I have encountered a lot of troubles with the keras version, so I decided to rewrite the code in PyTorch.
I followed the previous work of longlongman and JuliaSun623.
So I have to express sincere thanks to them.
I made some changes in order to better apply to the Chinese Dataset. The changes I have made are listed:
- I changed the tokenizer from HBTokenizer to BertTokenizer, so Chinese sentences are tokenized by single character. (Note that you don't need to worry about keras)
- I substituted the original pretrained model with 'bert-base-chinese'.
- I used fastNLP to build the datasets.
- I changed the encoding and decoding methods in order to fit the Chinese Dataset.
- I reconstruct the structure for readability.
- torch==1.8.0+cu111
- transformers==4.3.3
- fastNLP==0.6.0
- tqdm==4.59.0
- numpy==1.20.1
I preprocessed the open-source dataset from Baidu.

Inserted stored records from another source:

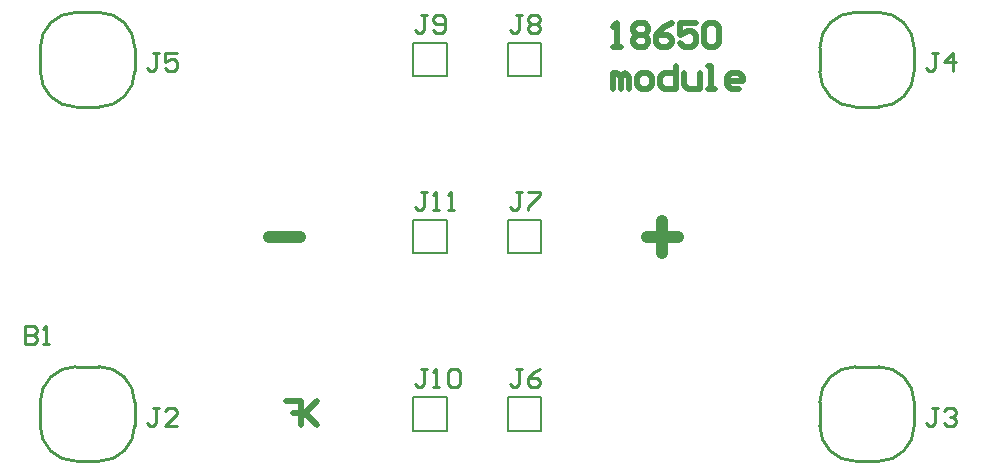
<source format=gto>
G04*
G04 #@! TF.GenerationSoftware,Altium Limited,Altium Designer,18.1.9 (240)*
G04*
G04 Layer_Color=65535*
%FSLAX24Y24*%
%MOIN*%
G70*
G01*
G75*
%ADD10C,0.0100*%
%ADD11C,0.0079*%
%ADD12C,0.0197*%
%ADD13C,0.0394*%
D10*
X30315Y15354D02*
G03*
X29134Y14173I0J-1181D01*
G01*
Y13386D02*
G03*
X30315Y12205I1181J0D01*
G01*
X32283Y14173D02*
G03*
X31102Y15354I-1181J0D01*
G01*
Y12205D02*
G03*
X32283Y13386I0J1181D01*
G01*
X30315Y3543D02*
G03*
X29134Y2362I0J-1181D01*
G01*
Y1575D02*
G03*
X30315Y394I1181J0D01*
G01*
X32283Y2362D02*
G03*
X31102Y3543I-1181J0D01*
G01*
Y394D02*
G03*
X32283Y1575I0J1181D01*
G01*
X4331Y3543D02*
G03*
X3150Y2362I0J-1181D01*
G01*
Y1575D02*
G03*
X4331Y394I1181J0D01*
G01*
X6299Y2362D02*
G03*
X5118Y3543I-1181J0D01*
G01*
Y394D02*
G03*
X6299Y1575I0J1181D01*
G01*
X4331Y15354D02*
G03*
X3150Y14173I0J-1181D01*
G01*
Y13386D02*
G03*
X4331Y12205I1181J0D01*
G01*
X6299Y14173D02*
G03*
X5118Y15354I-1181J0D01*
G01*
Y12205D02*
G03*
X6299Y13386I0J1181D01*
G01*
X30315Y12205D02*
X31102D01*
X29134Y13386D02*
Y14173D01*
X30315Y15354D02*
X31102D01*
X32283Y13386D02*
Y14173D01*
X30315Y394D02*
X31102D01*
X29134Y1575D02*
Y2362D01*
X30315Y3543D02*
X31102D01*
X32283Y1575D02*
Y2362D01*
X4331Y394D02*
X5118D01*
X3150Y1575D02*
Y2362D01*
X4331Y3543D02*
X5118D01*
X6299Y1575D02*
Y2362D01*
X4331Y12205D02*
X5118D01*
X3150Y13386D02*
Y14173D01*
X4331Y15354D02*
X5118D01*
X6299Y13386D02*
Y14173D01*
X2638Y4891D02*
Y4291D01*
X2938D01*
X3038Y4391D01*
Y4491D01*
X2938Y4591D01*
X2638D01*
X2938D01*
X3038Y4691D01*
Y4791D01*
X2938Y4891D01*
X2638D01*
X3238Y4291D02*
X3438D01*
X3338D01*
Y4891D01*
X3238Y4791D01*
X16047Y9369D02*
X15847D01*
X15947D01*
Y8869D01*
X15847Y8769D01*
X15747D01*
X15647Y8869D01*
X16247Y8769D02*
X16446D01*
X16347D01*
Y9369D01*
X16247Y9269D01*
X16746Y8769D02*
X16946D01*
X16846D01*
Y9369D01*
X16746Y9269D01*
X16047Y3463D02*
X15847D01*
X15947D01*
Y2963D01*
X15847Y2864D01*
X15747D01*
X15647Y2963D01*
X16247Y2864D02*
X16446D01*
X16347D01*
Y3463D01*
X16247Y3363D01*
X16746D02*
X16846Y3463D01*
X17046D01*
X17146Y3363D01*
Y2963D01*
X17046Y2864D01*
X16846D01*
X16746Y2963D01*
Y3363D01*
X16047Y15274D02*
X15847D01*
X15947D01*
Y14775D01*
X15847Y14675D01*
X15747D01*
X15647Y14775D01*
X16247D02*
X16347Y14675D01*
X16546D01*
X16646Y14775D01*
Y15174D01*
X16546Y15274D01*
X16347D01*
X16247Y15174D01*
Y15074D01*
X16347Y14974D01*
X16646D01*
X19196Y15274D02*
X18996D01*
X19096D01*
Y14775D01*
X18996Y14675D01*
X18896D01*
X18796Y14775D01*
X19396Y15174D02*
X19496Y15274D01*
X19696D01*
X19796Y15174D01*
Y15074D01*
X19696Y14974D01*
X19796Y14874D01*
Y14775D01*
X19696Y14675D01*
X19496D01*
X19396Y14775D01*
Y14874D01*
X19496Y14974D01*
X19396Y15074D01*
Y15174D01*
X19496Y14974D02*
X19696D01*
X19196Y9369D02*
X18996D01*
X19096D01*
Y8869D01*
X18996Y8769D01*
X18896D01*
X18796Y8869D01*
X19396Y9369D02*
X19796D01*
Y9269D01*
X19396Y8869D01*
Y8769D01*
X19196Y3463D02*
X18996D01*
X19096D01*
Y2963D01*
X18996Y2864D01*
X18896D01*
X18796Y2963D01*
X19796Y3463D02*
X19596Y3363D01*
X19396Y3163D01*
Y2963D01*
X19496Y2864D01*
X19696D01*
X19796Y2963D01*
Y3063D01*
X19696Y3163D01*
X19396D01*
X33077Y13986D02*
X32877D01*
X32977D01*
Y13486D01*
X32877Y13386D01*
X32777D01*
X32677Y13486D01*
X33577Y13386D02*
Y13986D01*
X33277Y13686D01*
X33677D01*
X33077Y2175D02*
X32877D01*
X32977D01*
Y1675D01*
X32877Y1575D01*
X32777D01*
X32677Y1675D01*
X33277Y2075D02*
X33377Y2175D01*
X33577D01*
X33677Y2075D01*
Y1975D01*
X33577Y1875D01*
X33477D01*
X33577D01*
X33677Y1775D01*
Y1675D01*
X33577Y1575D01*
X33377D01*
X33277Y1675D01*
X7093Y2175D02*
X6893D01*
X6993D01*
Y1675D01*
X6893Y1575D01*
X6793D01*
X6693Y1675D01*
X7693Y1575D02*
X7293D01*
X7693Y1975D01*
Y2075D01*
X7593Y2175D01*
X7393D01*
X7293Y2075D01*
X7093Y13986D02*
X6893D01*
X6993D01*
Y13486D01*
X6893Y13386D01*
X6793D01*
X6693Y13486D01*
X7693Y13986D02*
X7293D01*
Y13686D01*
X7493Y13786D01*
X7593D01*
X7693Y13686D01*
Y13486D01*
X7593Y13386D01*
X7393D01*
X7293Y13486D01*
D11*
X18740Y1417D02*
Y2520D01*
Y1417D02*
X19843D01*
Y2520D01*
X18740D02*
X19843D01*
X18740Y7323D02*
Y8425D01*
Y7323D02*
X19843D01*
Y8425D01*
X18740D02*
X19843D01*
X18740Y13228D02*
Y14331D01*
Y13228D02*
X19843D01*
Y14331D01*
X18740D02*
X19843D01*
X15591Y13228D02*
Y14331D01*
Y13228D02*
X16693D01*
Y14331D01*
X15591D02*
X16693D01*
X15591Y1417D02*
Y2520D01*
Y1417D02*
X16693D01*
Y2520D01*
X15591D02*
X16693D01*
X15591Y7323D02*
Y8425D01*
Y7323D02*
X16693D01*
Y8425D01*
X15591D02*
X16693D01*
D12*
X22244Y14212D02*
X22506D01*
X22375D01*
Y14999D01*
X22244Y14868D01*
X22900D02*
X23031Y14999D01*
X23294D01*
X23425Y14868D01*
Y14737D01*
X23294Y14606D01*
X23425Y14475D01*
Y14343D01*
X23294Y14212D01*
X23031D01*
X22900Y14343D01*
Y14475D01*
X23031Y14606D01*
X22900Y14737D01*
Y14868D01*
X23031Y14606D02*
X23294D01*
X24212Y14999D02*
X23950Y14868D01*
X23687Y14606D01*
Y14343D01*
X23818Y14212D01*
X24081D01*
X24212Y14343D01*
Y14475D01*
X24081Y14606D01*
X23687D01*
X24999Y14999D02*
X24474D01*
Y14606D01*
X24737Y14737D01*
X24868D01*
X24999Y14606D01*
Y14343D01*
X24868Y14212D01*
X24606D01*
X24474Y14343D01*
X25261Y14868D02*
X25393Y14999D01*
X25655D01*
X25786Y14868D01*
Y14343D01*
X25655Y14212D01*
X25393D01*
X25261Y14343D01*
Y14868D01*
X22244Y12795D02*
Y13320D01*
X22375D01*
X22506Y13189D01*
Y12795D01*
Y13189D01*
X22638Y13320D01*
X22769Y13189D01*
Y12795D01*
X23162D02*
X23425D01*
X23556Y12926D01*
Y13189D01*
X23425Y13320D01*
X23162D01*
X23031Y13189D01*
Y12926D01*
X23162Y12795D01*
X24343Y13582D02*
Y12795D01*
X23950D01*
X23818Y12926D01*
Y13189D01*
X23950Y13320D01*
X24343D01*
X24606D02*
Y12926D01*
X24737Y12795D01*
X25130D01*
Y13320D01*
X25393Y12795D02*
X25655D01*
X25524D01*
Y13582D01*
X25393D01*
X26442Y12795D02*
X26180D01*
X26049Y12926D01*
Y13189D01*
X26180Y13320D01*
X26442D01*
X26573Y13189D01*
Y13058D01*
X26049D01*
X11850Y2386D02*
Y1598D01*
Y1861D01*
X12375Y2386D01*
X11982Y1992D01*
X12375Y1598D01*
X11326Y2386D02*
X11850D01*
Y1992D01*
X11588D01*
X11850D01*
Y1598D01*
D13*
X11811Y7874D02*
X10761D01*
X24409D02*
X23360D01*
X23885Y7350D02*
Y8399D01*
M02*

</source>
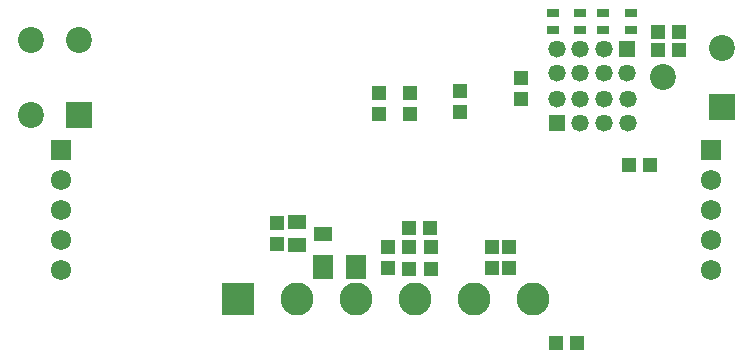
<source format=gbs>
G04 Layer_Color=16711935*
%FSLAX44Y44*%
%MOMM*%
G71*
G01*
G75*
%ADD47R,1.2000X1.2000*%
%ADD50R,1.2000X1.2000*%
%ADD66C,1.4700*%
%ADD67R,1.4700X1.4700*%
%ADD68C,2.2000*%
%ADD69R,2.2000X2.2000*%
%ADD70R,1.7240X1.7240*%
%ADD71C,1.7240*%
%ADD72C,2.8000*%
%ADD73R,2.8000X2.8000*%
%ADD74R,2.2000X2.2000*%
%ADD75R,1.6000X1.2000*%
%ADD76R,1.8000X2.0000*%
%ADD77R,1.1000X0.8000*%
D47*
X364500Y165000D02*
D03*
X382500D02*
D03*
X550500Y218500D02*
D03*
X568500D02*
D03*
X506760Y67270D02*
D03*
X488760D02*
D03*
X575500Y331000D02*
D03*
X593500D02*
D03*
X575500Y315500D02*
D03*
X593500D02*
D03*
D50*
X252750Y169500D02*
D03*
Y151500D02*
D03*
X346750Y148750D02*
D03*
Y130750D02*
D03*
X365000Y148500D02*
D03*
Y130500D02*
D03*
X383000Y148500D02*
D03*
Y130500D02*
D03*
X434500Y148750D02*
D03*
Y130750D02*
D03*
X449500D02*
D03*
Y148750D02*
D03*
X365680Y261470D02*
D03*
Y279470D02*
D03*
X407590Y262740D02*
D03*
Y280740D02*
D03*
X459000Y273750D02*
D03*
Y291750D02*
D03*
X339010Y261470D02*
D03*
Y279470D02*
D03*
D66*
X549750Y273750D02*
D03*
Y253750D02*
D03*
X529750Y273750D02*
D03*
Y253750D02*
D03*
X509750Y273750D02*
D03*
Y253750D02*
D03*
X489750Y273750D02*
D03*
X489500Y296500D02*
D03*
Y316500D02*
D03*
X509500Y296500D02*
D03*
Y316500D02*
D03*
X529500Y296500D02*
D03*
Y316500D02*
D03*
X549500Y296500D02*
D03*
D67*
X489750Y253750D02*
D03*
X549500Y316500D02*
D03*
D68*
X630000Y317500D02*
D03*
X580000Y292500D02*
D03*
X44500Y261000D02*
D03*
Y324000D02*
D03*
X85500D02*
D03*
D69*
X630000Y267500D02*
D03*
D70*
X70000Y230800D02*
D03*
X620000D02*
D03*
D71*
X70000Y205400D02*
D03*
Y180000D02*
D03*
Y154600D02*
D03*
Y129200D02*
D03*
X620000Y205400D02*
D03*
Y180000D02*
D03*
Y154600D02*
D03*
Y129200D02*
D03*
D72*
X420000Y105000D02*
D03*
X470000D02*
D03*
X370000D02*
D03*
X320000D02*
D03*
X270000D02*
D03*
D73*
X220000D02*
D03*
D74*
X85500Y261000D02*
D03*
D75*
X291500Y160250D02*
D03*
X269500Y150750D02*
D03*
Y169750D02*
D03*
D76*
X291500Y132000D02*
D03*
X319500D02*
D03*
D77*
X552250Y332250D02*
D03*
Y347250D02*
D03*
X529000Y332250D02*
D03*
Y347250D02*
D03*
X509000Y332250D02*
D03*
Y347250D02*
D03*
X486250Y332250D02*
D03*
Y347250D02*
D03*
M02*

</source>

I did some cleaning, so the data given have 18 relation types. Some noisy data are eliminated.
The data are in form of json. Take one as an example:
{
"text": "陶喆的一首《好好说再见》推荐给大家,希望你们能够喜欢",
"spo_list": [
{
"predicate": "歌手",
"object_type": "人物",
"subject_type": "歌曲",
"object": "陶喆",
"subject": "好好说再见"
}
]
}
In fact the field object_type and subject_type are not used.
If you have your own data, you can organize your data in the same format.
python run.py
I have already set the default value of the model, but you can still set your own configuration in model/config.py
The best F1 score on test data is 0.78 with a precision of 0.80 and recall of 0.76.
It is to my expectation although it may not reach its utmost.
I have also trained the SpERT model, and CasRel turns out to perform better. More experiments need to be carried out since there are slight differences in both criterion and datasets.
- Learning rate 1e-5 seems a good choice. If you change the learning rate, the model will be dramatically affected.
- It shows little improvement when I substitute BERT with RoBERTa.
- It is crucial to shuffle the datasets in order to avoid overfitting.